You saw a gap in a process, interaction, transaction or whatever catches your fancy and then decided that the best way to fill it is to create a smartphone app. You’ve poured through designs, thought about ‘optimal user interactions’, dealt with your coding team and relentlessly tested it on every device size conceivable.
But what now?
How are you going to tell people that you have this amazing app?
Or to put it another way, as of October 2013 the Apple App Store already had a million apps, that’s 1,000,000 apps. By May 2014, the Google App Store had 1,206,758 apps (this number looks so precise that I’m skeptical of it, just because, I suppose). With so many apps out there, how are people going to find your app? And if you’re planning to sell this app, how are you going to get them to come the apps stores?
Show me the numbers: What VCs Want.
There is another angle, one that we’ve seen play again and again. You often have an app idea and a team of coders (if you’re lucky) but not the resources to create it on your own. You struggle and find a backer (a Venture Capitalist, an Angel or just your app’s sugar daddy).

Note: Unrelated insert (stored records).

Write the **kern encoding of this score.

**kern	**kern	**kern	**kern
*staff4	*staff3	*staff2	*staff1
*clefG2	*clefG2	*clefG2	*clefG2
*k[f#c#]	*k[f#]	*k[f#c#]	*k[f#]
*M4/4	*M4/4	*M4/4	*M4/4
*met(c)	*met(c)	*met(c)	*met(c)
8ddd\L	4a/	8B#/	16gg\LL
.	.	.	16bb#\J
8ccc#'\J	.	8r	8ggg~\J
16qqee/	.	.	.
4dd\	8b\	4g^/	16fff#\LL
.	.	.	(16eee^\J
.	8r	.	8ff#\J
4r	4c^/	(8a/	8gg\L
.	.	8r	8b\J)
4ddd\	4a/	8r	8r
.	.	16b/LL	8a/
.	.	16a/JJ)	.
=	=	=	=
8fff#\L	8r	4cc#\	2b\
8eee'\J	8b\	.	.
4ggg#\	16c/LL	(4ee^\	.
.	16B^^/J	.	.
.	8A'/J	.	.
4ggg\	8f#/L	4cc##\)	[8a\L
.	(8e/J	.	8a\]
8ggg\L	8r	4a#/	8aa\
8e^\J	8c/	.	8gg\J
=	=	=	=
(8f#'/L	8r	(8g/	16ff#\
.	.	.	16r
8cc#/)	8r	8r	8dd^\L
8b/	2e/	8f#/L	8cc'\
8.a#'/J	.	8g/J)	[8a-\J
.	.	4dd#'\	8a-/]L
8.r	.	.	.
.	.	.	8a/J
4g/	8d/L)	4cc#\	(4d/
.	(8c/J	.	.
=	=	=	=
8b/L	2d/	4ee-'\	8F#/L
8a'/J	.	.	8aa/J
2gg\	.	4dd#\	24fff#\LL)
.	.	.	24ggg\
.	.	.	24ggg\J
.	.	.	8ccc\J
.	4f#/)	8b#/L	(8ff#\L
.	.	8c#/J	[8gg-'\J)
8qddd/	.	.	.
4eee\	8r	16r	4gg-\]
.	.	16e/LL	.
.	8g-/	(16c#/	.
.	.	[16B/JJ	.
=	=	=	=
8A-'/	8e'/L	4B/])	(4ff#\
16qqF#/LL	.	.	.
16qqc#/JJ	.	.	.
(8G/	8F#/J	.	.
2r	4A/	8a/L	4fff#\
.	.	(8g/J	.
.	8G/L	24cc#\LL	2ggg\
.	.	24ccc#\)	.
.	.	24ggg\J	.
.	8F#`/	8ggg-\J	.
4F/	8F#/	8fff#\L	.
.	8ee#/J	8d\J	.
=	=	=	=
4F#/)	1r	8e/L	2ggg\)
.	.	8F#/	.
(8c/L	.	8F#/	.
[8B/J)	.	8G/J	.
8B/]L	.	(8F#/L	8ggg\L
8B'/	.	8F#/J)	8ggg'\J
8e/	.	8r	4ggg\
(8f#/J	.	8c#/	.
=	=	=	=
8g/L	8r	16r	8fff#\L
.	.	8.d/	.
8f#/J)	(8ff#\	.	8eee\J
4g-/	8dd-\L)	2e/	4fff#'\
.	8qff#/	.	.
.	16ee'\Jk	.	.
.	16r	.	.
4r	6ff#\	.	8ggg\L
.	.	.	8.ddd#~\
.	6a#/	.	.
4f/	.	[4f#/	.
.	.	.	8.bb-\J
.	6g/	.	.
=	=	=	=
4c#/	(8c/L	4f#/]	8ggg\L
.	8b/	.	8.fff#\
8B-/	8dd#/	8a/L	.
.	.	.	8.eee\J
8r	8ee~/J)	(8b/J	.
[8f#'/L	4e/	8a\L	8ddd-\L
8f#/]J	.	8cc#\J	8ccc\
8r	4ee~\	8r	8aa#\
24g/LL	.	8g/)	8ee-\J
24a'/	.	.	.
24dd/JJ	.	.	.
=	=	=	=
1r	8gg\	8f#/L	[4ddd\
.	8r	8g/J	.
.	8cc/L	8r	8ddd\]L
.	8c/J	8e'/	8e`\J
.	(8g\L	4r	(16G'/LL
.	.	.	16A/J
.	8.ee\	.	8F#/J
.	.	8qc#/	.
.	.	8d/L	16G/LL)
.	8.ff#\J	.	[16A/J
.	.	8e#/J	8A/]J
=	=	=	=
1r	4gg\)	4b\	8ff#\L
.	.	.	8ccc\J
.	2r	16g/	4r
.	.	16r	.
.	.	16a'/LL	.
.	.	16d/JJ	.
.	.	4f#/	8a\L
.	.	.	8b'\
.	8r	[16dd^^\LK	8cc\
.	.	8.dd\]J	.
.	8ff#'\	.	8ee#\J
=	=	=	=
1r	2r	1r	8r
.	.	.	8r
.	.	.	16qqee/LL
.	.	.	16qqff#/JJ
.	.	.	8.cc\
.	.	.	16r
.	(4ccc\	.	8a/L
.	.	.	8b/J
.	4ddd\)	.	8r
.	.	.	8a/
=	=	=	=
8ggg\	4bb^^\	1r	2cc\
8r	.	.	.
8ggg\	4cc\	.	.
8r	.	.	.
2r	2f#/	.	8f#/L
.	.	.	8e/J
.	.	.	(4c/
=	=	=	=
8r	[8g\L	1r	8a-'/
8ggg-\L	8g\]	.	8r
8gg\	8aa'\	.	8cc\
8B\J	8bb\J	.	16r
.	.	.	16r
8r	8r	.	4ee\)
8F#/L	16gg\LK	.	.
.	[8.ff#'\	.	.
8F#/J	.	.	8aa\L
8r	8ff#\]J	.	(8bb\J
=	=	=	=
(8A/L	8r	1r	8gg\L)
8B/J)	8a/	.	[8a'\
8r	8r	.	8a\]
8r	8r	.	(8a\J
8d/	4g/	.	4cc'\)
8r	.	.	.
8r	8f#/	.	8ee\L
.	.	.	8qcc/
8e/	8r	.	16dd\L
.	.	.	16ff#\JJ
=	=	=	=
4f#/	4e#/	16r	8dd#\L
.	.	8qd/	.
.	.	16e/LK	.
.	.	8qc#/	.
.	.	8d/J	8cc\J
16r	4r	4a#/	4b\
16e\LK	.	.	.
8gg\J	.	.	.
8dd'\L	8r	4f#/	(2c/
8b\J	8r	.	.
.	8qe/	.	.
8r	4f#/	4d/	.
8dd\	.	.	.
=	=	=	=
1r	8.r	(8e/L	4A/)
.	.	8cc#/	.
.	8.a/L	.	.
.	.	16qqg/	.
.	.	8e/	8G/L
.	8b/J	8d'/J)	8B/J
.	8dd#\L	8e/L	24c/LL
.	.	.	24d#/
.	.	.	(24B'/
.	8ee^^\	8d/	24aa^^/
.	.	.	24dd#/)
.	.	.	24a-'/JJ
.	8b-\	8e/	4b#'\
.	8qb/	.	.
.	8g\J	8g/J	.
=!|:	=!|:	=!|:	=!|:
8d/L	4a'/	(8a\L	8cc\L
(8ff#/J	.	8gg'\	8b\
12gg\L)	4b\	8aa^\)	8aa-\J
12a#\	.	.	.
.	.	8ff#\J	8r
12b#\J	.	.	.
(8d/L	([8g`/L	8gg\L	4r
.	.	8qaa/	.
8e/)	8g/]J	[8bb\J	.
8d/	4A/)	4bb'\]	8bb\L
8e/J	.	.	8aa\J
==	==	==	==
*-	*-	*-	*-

He/she agrees to pay for your app, but wants to see numbers asap. For the backer, this is a proof of concept to see if their investment (your idea) is actually going to give them any returns. The pressure then turns to downloads. As a digital agency, it becomes our task to find the best way to drive downloads to that app.
The numbers matter: App Installs Vs Active User Base.
This is quite straight forward: get enough downloads and traction from it, and you have a successful app. If you’re smart, you’ll collect information from users on how they use the app, what they like about it and what they don’t, and use that to improve the app over it’s lifetime. But downloads themselves aren’t enough data. You need to know your ‘active user-base’, the number of people using your app each day/week/month. In my opinion, that’s a better metric on how popular your app really is. In any case, downloads are a good way to start.
Live Case: The App that we marketed.
We recently ran a three month campaign for a venture capital funded app called ‘Book Keeper‘ (we worked on this project with Anglian Management Group). As its name suggests, Book Keeper, is an inventory, invoicing and basic accounting app that can help micro, small and medium enterprises keep an eye on how much they’ve spent this month, what’s sold, what’s left and what someone owes them. The emphasis was on marketing the app and getting people to download it.
Finding your audience: networks, demographics and advertisements.
There are several ways to do this: Google Adwords and Ad Choices (broad but interactive), LinkedIn adverts (expensive but targeted) and finally advert networks that display ads on other apps (like AdMob and InMobi). It’s not just the networks, it’s also who you target with these apps. Book Keeper wanted to start by focussing on India, and since it is an accounting app, we started by targeting people who work with finance and cash: Accountants, entrepreneurs, traders, transportation, construction, consultants and so forth. We also wanted to increase reach by looking at (don’t kill me for saying this) Tier II and Tier III cities like Amritsar, Ahmedabad, Guwahati, Bhopal and Indore to name a few. And then we started experimenting with different networks.
Facebook works: Using App-Install adverts.
Ultimately, we focussed on two networks: Facebook and InMobi. Facebook showed the fastest results with its geographic plus activity targeting and click-to-install adverts on iOS and Android. With a few tweaks and little monitoring, on budget of just Rs 2,400 (roughly $40) we were able to get 200+ downloads in two days. This worked at an average cost of just over Rs 10 ($0.18) an install. We also tried this on lower budgets, where we set a daily limit of Rs 100/day ($1.76), and easily got over 20 app installs a day. Over a period of 2-3 month, average cost still stayed at about Rs10/install. By increasing the budgets, we were able to get larger and larger install numbers while the per install cost hovered about the Rs 10 mark. Since the app is priced at Rs 628 per quarter (thats $10.50/quarter) , the per install cost of Rs 10 (or $0.18) is quiet low. Thus the cost of marketing also gets justified. For installs, thats a very low and measurable cost of getting people to see and actually install you app. It also becomes a credible number when you’re going to charge you customers each quarter.
With inMobi (and AdMob) things were not as great. For starters, both the networks don’t give you as many Indian cities or activities to target as Facebook does. Plus, they have a mandatory $10/day expense. They do let you set a cost per instal, but it seems to give results only at the higher end of the $10 scale. For me, these networks are useful when you have a larger budget or when your app is so visually appealing that a small banner advert in a third party app will catch the users’ attention.
Now you know: Experiment your way to app installs.
On the whole, app marketing is here to stay and the best way to figure out what networks and budgets work for you, is to experiment with a number of networks, demographics and budgets. With a little tinkering and a whole lot of analytics you can find your audience and get them to see the supercool solution to the problem you solved. I hope this helped you in that a little!